WORK TASK →
What lines of the data below include the word "down"? Report them by copying each.

GIVEN MATERIAL →
^^^^

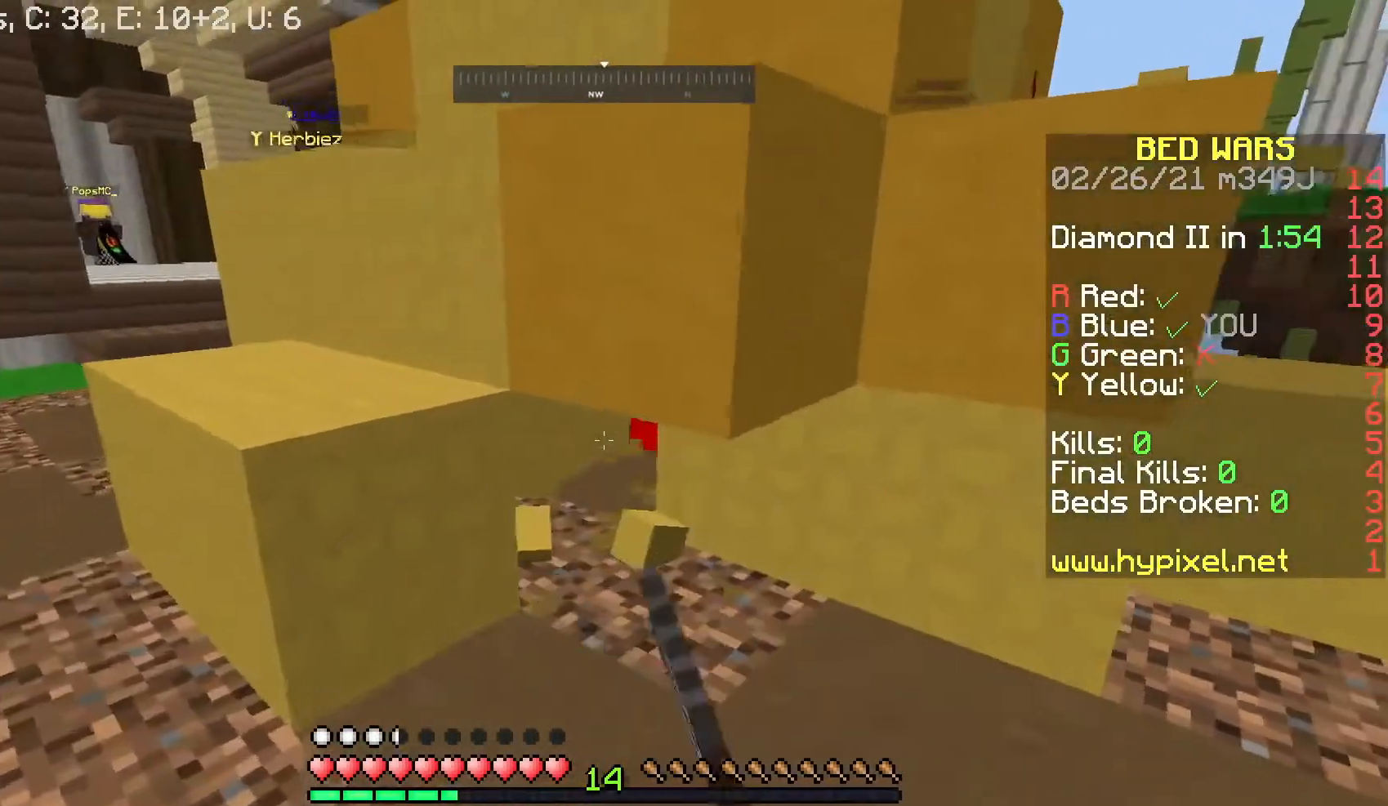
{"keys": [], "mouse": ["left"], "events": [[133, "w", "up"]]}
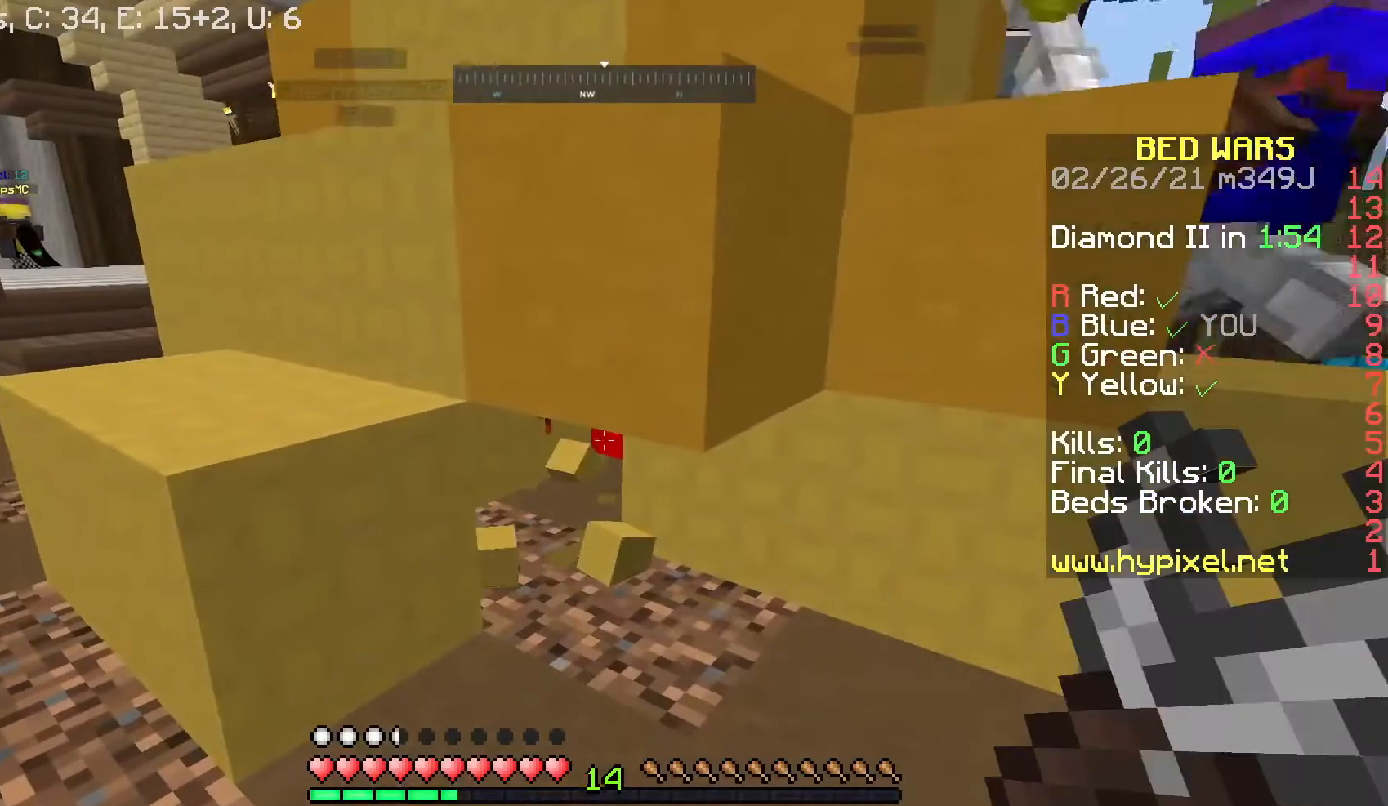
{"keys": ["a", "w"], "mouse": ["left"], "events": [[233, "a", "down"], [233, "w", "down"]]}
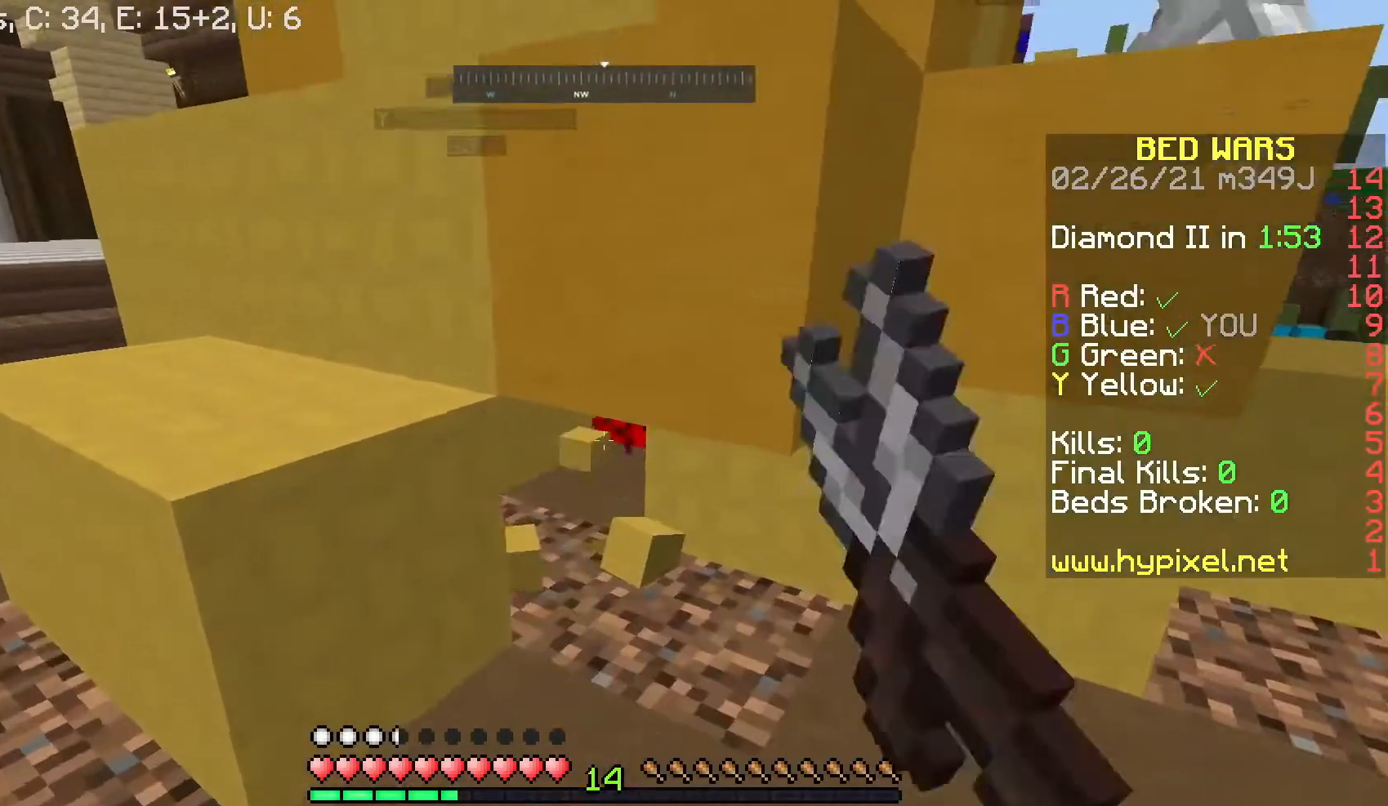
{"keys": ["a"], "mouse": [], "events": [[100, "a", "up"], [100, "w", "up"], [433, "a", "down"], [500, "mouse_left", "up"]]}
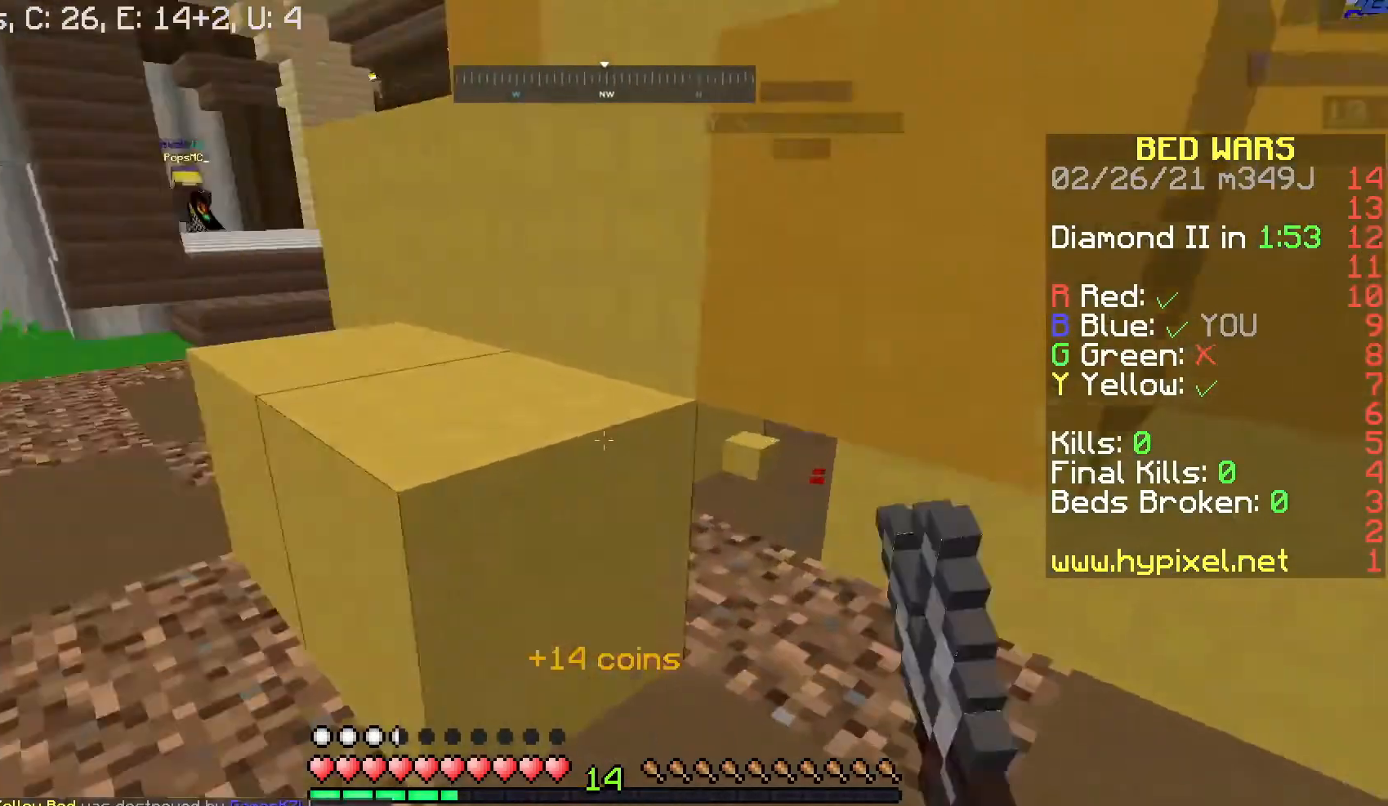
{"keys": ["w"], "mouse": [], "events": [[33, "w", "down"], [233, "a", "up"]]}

^^^^

FINISHED TASK →
{"keys": ["a", "w"], "mouse": ["left"], "events": [[233, "a", "down"], [233, "w", "down"]]}
{"keys": ["a"], "mouse": [], "events": [[100, "a", "up"], [100, "w", "up"], [433, "a", "down"], [500, "mouse_left", "up"]]}
{"keys": ["w"], "mouse": [], "events": [[33, "w", "down"], [233, "a", "up"]]}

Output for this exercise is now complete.